A new hypothesis breaks the debate on the origin of life at the last congress of the Royal British Society of Science. Dr. Martin Hanczyc and professor at the University of Southern Germany have proposed the possibility of having a drop of oil of origin.
There is more than one theory that explains how life arose, but there is no hope of finding geological evidence that definitively resolves the issue, since the terrestrial surface is renewed and the oldest rocks are 3,800 million years ago. By then he had already been born alive and was quite complex.
Therefore, researchers try to create in the laboratory the initial conditions of the Earth to develop a living structure from the starting elements. Normally these elements are basic components of living cells, such as RNA, carbohydrates, etc.
Hanczyc has started from a much simpler structure: a drop of oil. In the first experiments he used nitrogen oil. Placed in a very basic environment, and adding a chemical matter of energy supply (oleic anhydride), he observed that the oil drops had "metabolism", since they were able to move to the most basic environment possible and feed on chemical matter. In Hanczyc's words, he achieved "immortal" drops: if they gave energy, they were still moving.

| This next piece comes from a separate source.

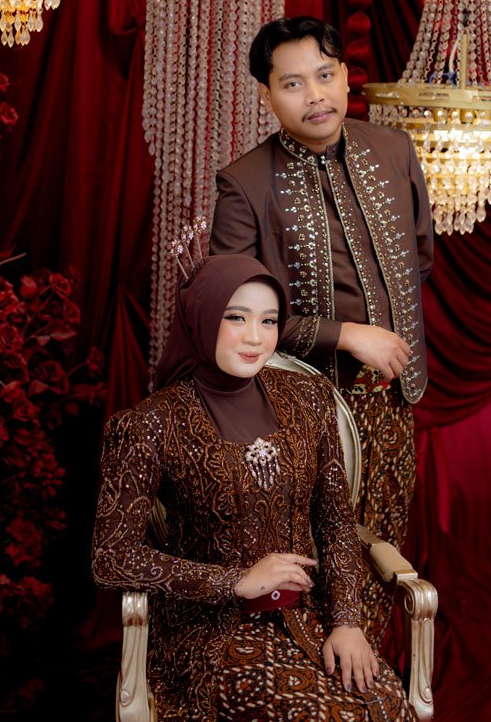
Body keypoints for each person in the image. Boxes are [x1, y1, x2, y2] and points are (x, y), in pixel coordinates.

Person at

Hanczyce continues to investigate with drops of oil and believes they have great powers. For example, they avoid the encounter between them, which, according to Hanczyc, implies a certain chemical communication. What's more, the events that occurred in the past in oil drops influence the future, so the researcher believes they have memory.
Now it seeks a mechanism for the oil drops to reproduce themselves. In parallel, instead of the materials used for the formation of the first drops of oil, the creation of elements similar to those of the primitive Earth is being tested. It is being used, among others, mineral oil, carbohydrates and other simple organic compounds, which can be a history of amino acids. He has already obtained some results and Hanczyce has stated that the new oil drops have many of the behaviors they had.
The experts have opined of all kinds about the work of Hanczyc. Despite their interest to some, for others, these oil drops are too simple to be considered as lively or alive, especially because they do not contain genetic materials. As Cambridge University researcher Philipp Holliger said, "You must put software on the hardware to work."
However, Hanczyce has opted for his drops of oil and has not only indicated that they can be antecedents of the first living beings of the Earth, but has gone further and said that they can be alive somewhere, as is the case of sinking in the deep Earth. Or in some corner of the solar system, as in Titan, the biggest moon of Saturn, a satellite rich in carbohydrates.